Executive Summary
Emulating Philadelphia Mayor Michael Nutter, Mayor Luke Ravenstahl proposed a sweetened-beverage tax of 2 cents-per-ounce in March and, although the Philadelphia tax is dead, the Pittsburgh Beverage Tax is still very much alive.
One in a series of taxes, fines and fee-hikes proposed by city politicians as a partial solution to Pittsburgh’s pension crisis, the Pittsburgh Beverage Tax is an unresolved issue in local government.
Part of a broader legislative trend across the country, the Pittsburgh Beverage Tax is an attempt to quickly fill city coffers – the Ravenstahl Administration estimates yearly revenue at $25 million – justified by the need to combat obesity. In this way, the tax poses a question to Pittsburghers: Do you want your government to control your personal habits through punitive taxation?
The Publius Foundation’s answer to this question is no. Such a meddling approach to citizen’s lives it not only an inappropriate use of government’s power to tax, it is also bad economic policy the implementation of which threatens to harm local businesses and adversely impact the balance of the local economy during a recession.
This briefing examines the potential impact of the tax in three distinct areas:
- Paternalism: Ravenstahl and other proponents of the Beverage Tax justify it by saying that it is a necessary step in the fight against obesity. Such a paternalistic purpose – protecting Pittsburghers from themselves — is not in keeping with the traditional role of representative government.
- Efficacy: Studies show that taxes like the Pittsburgh Beverage Tax fail to meaningfully reduce obesity levels.

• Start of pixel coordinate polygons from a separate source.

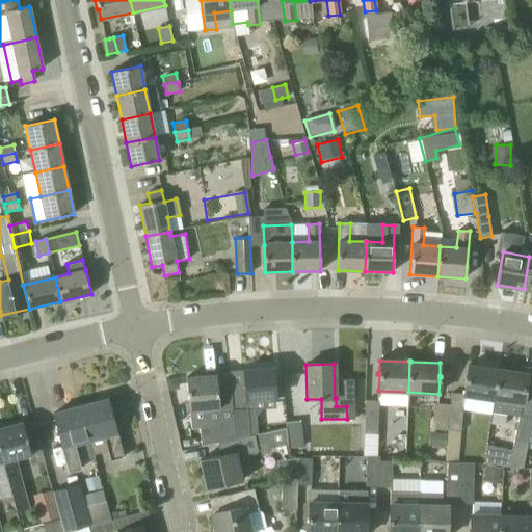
[(457,463),(460,431),(463,396),(494,400),(498,369),(497,369),(497,370),(468,366),(466,378),(464,378),(464,379),(466,379),(463,395),(451,393),(450,405),(448,430),(445,461),(457,463)]
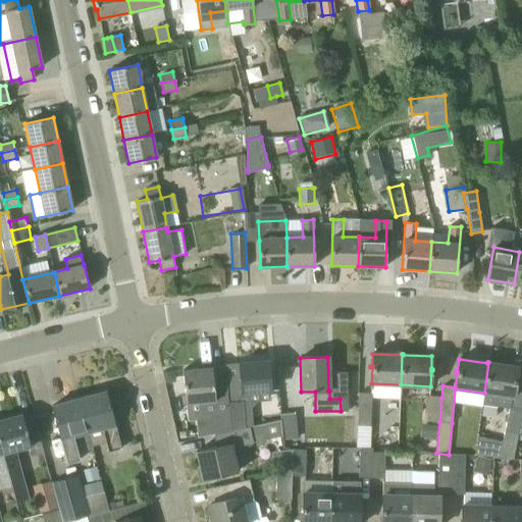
[(231,431),(245,428),(243,403),(251,403),(250,393),(270,392),(268,361),(239,363),(240,376),(226,377),(225,366),(224,367),(225,377),(227,393),(231,431)]
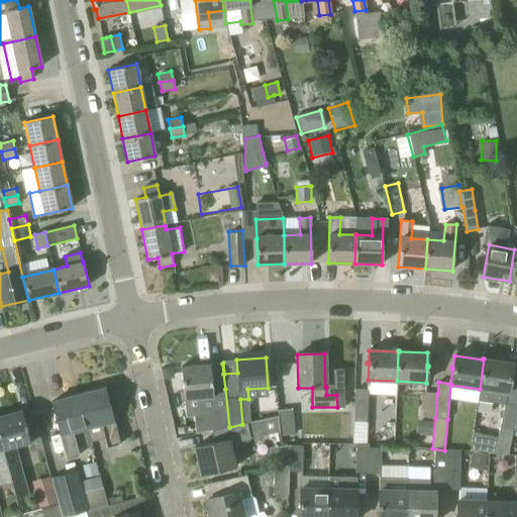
[(478,401),(505,405),(500,427),(495,452),(508,455),(513,430),(516,409),(516,405),(506,403),(508,393),(511,378),(512,378),(512,377),(511,376),(513,364),(485,359),(485,358),(484,358),(480,389),(478,401)]
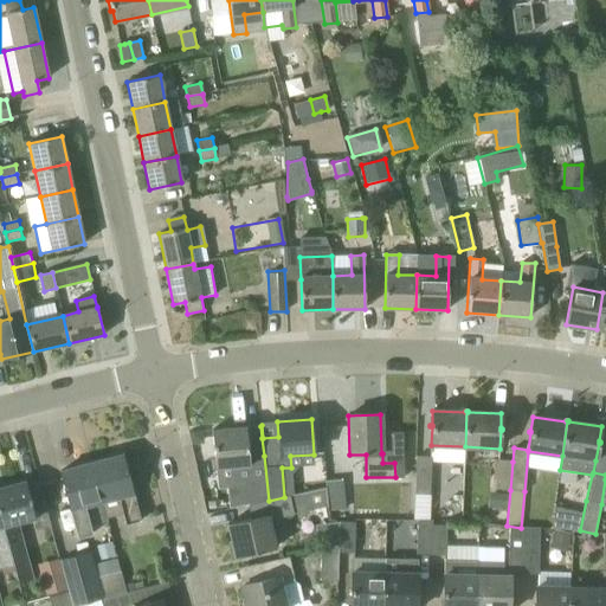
[(249,505),(269,501),(264,456),(249,458),(246,427),(212,430),(216,469),(232,468),(234,485),(246,484),(249,505)]
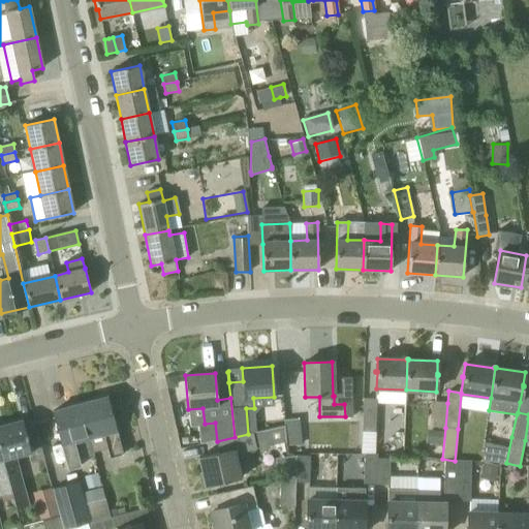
[(107,397),(80,405),(89,437),(92,449),(106,445),(110,458),(123,455),(107,397)]
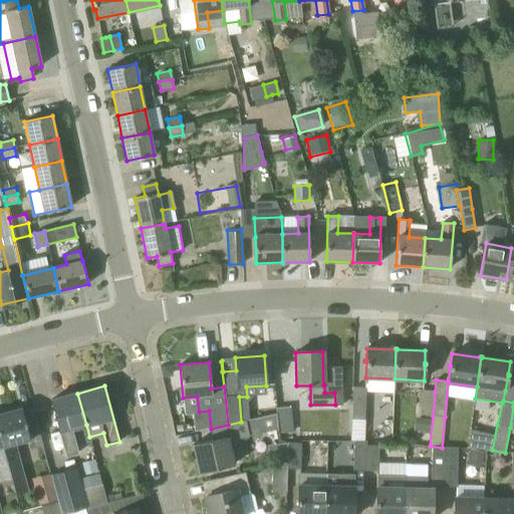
[(365,388),(364,388),(353,388),(351,420),(364,420),(365,388)]
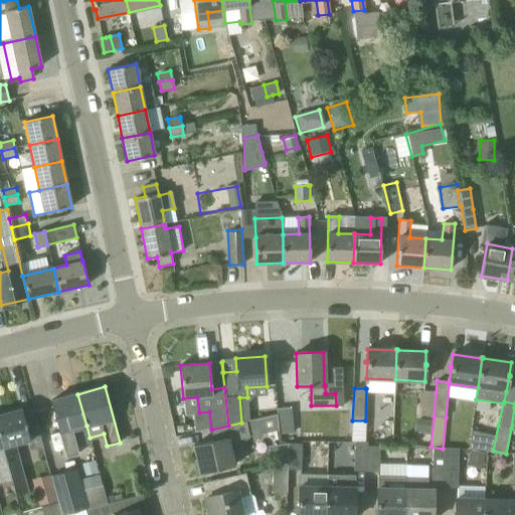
[(436,392),(422,390),(420,415),(434,416),(436,392)]
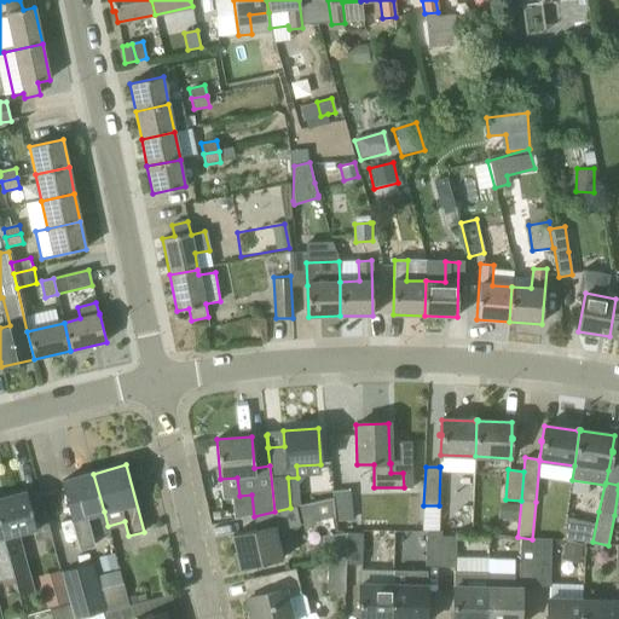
[(87,516),(104,512),(93,474),(61,482),(79,549),(94,545),(87,516)]
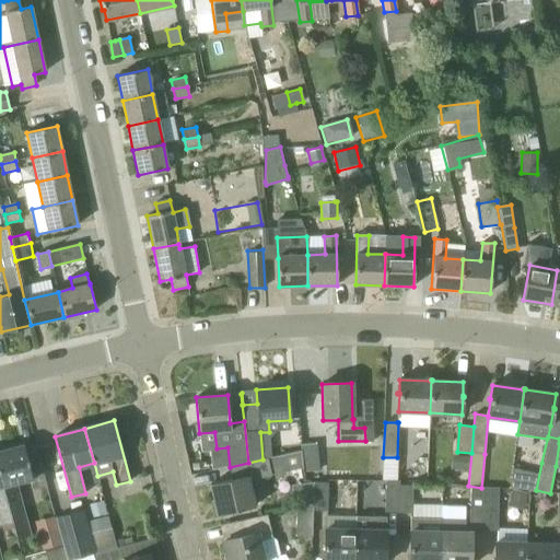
[(0,451),(0,476),(12,522),(16,537),(30,534),(18,489),(14,489),(13,485),(33,479),(35,489),(46,486),(36,446),(24,448),(23,444),(0,451)]
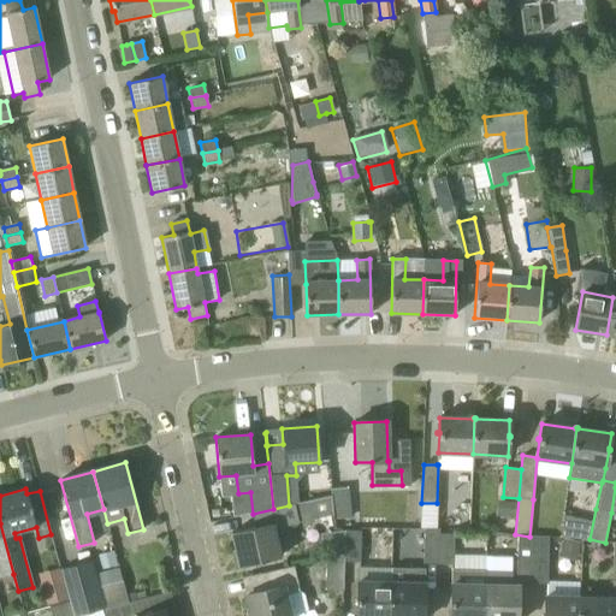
[(331,490),(331,496),(333,515),(333,520),(350,517),(348,489),(331,490)]
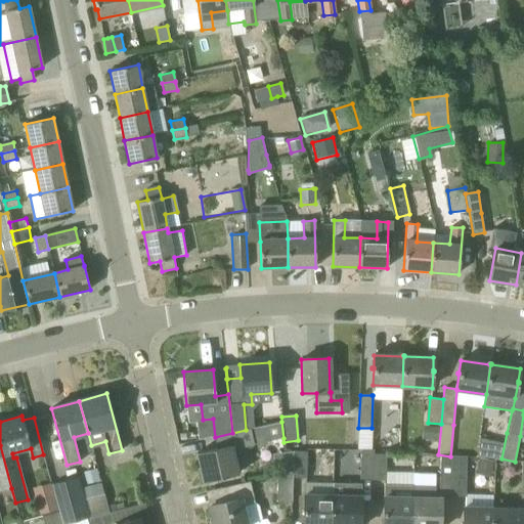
[(268,442),(284,438),(281,422),(264,426),(268,442)]
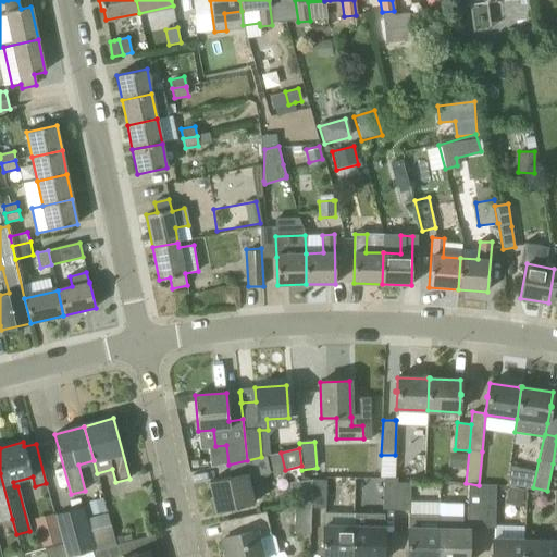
[(247,478),(270,473),(265,456),(261,457),(247,460),(229,465),(230,478),(209,482),(215,511),(254,504),(247,478)]
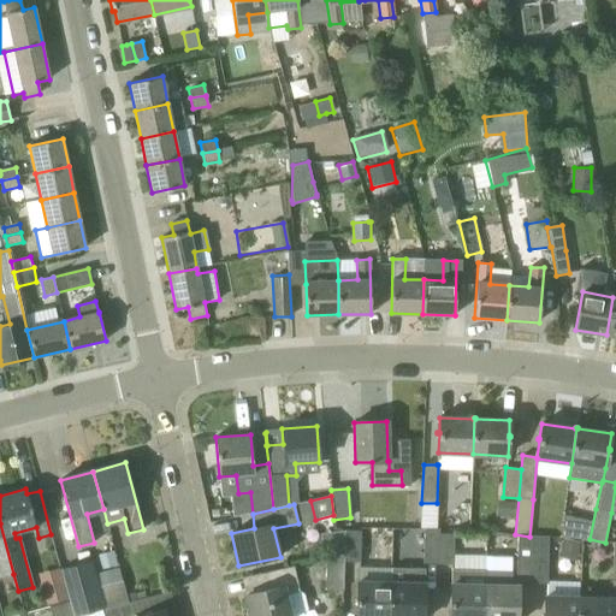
[(0,576),(13,574),(0,523),(0,576)]
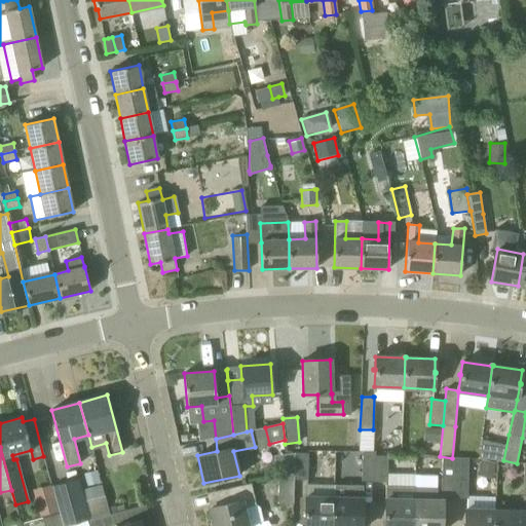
[(375,456),(375,452),(362,451),(362,482),(374,482),(375,456)]
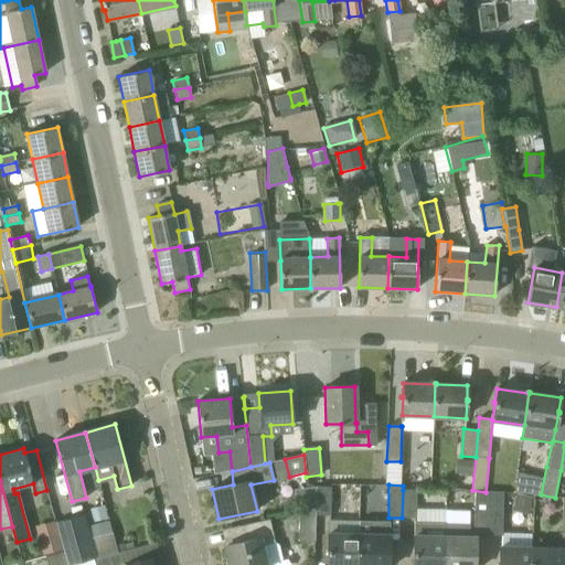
[(317,487),(316,509),(316,515),(330,515),(331,487),(317,487)]
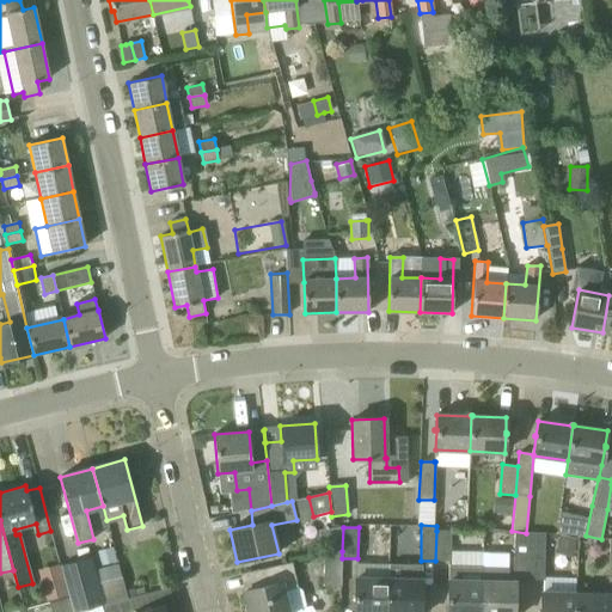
[(436,531),(435,561),(450,561),(451,531),(436,531)]
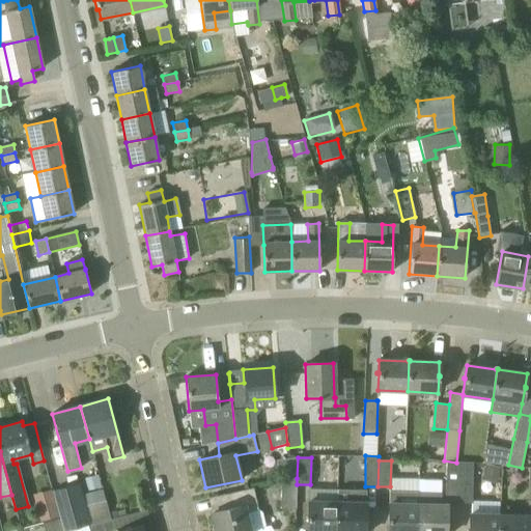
[(459,463),(446,462),(445,501),(458,501),(459,463)]
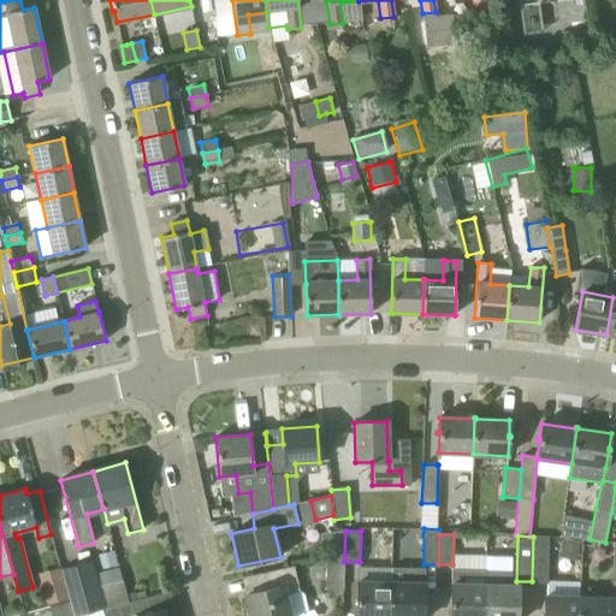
[(533,537),(532,581),(532,584),(548,585),(549,537),(533,537)]
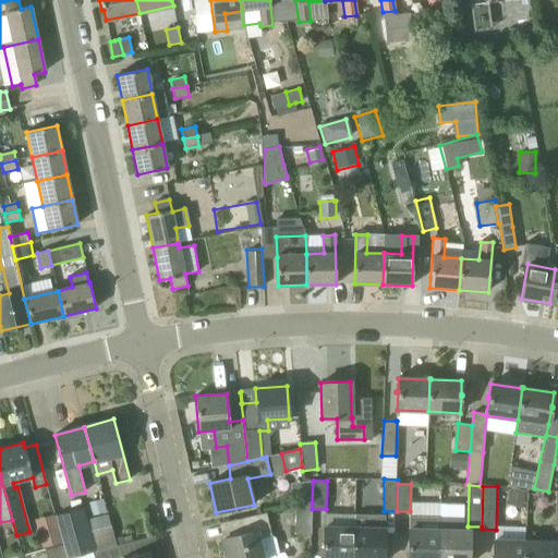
[(311,535),(312,509),(312,502),(295,506),(294,534),(311,535)]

The only impact that this tax will have is a negative one on the city’s economy.
- Economic Impact: The passage of such a tax could cost jobs and harm businesses inside the city during a tough economic time. The tax should also be understood as a measure that would distort the value of commodities in the local economy making, for instance, a case of soda cost more than a case of beer.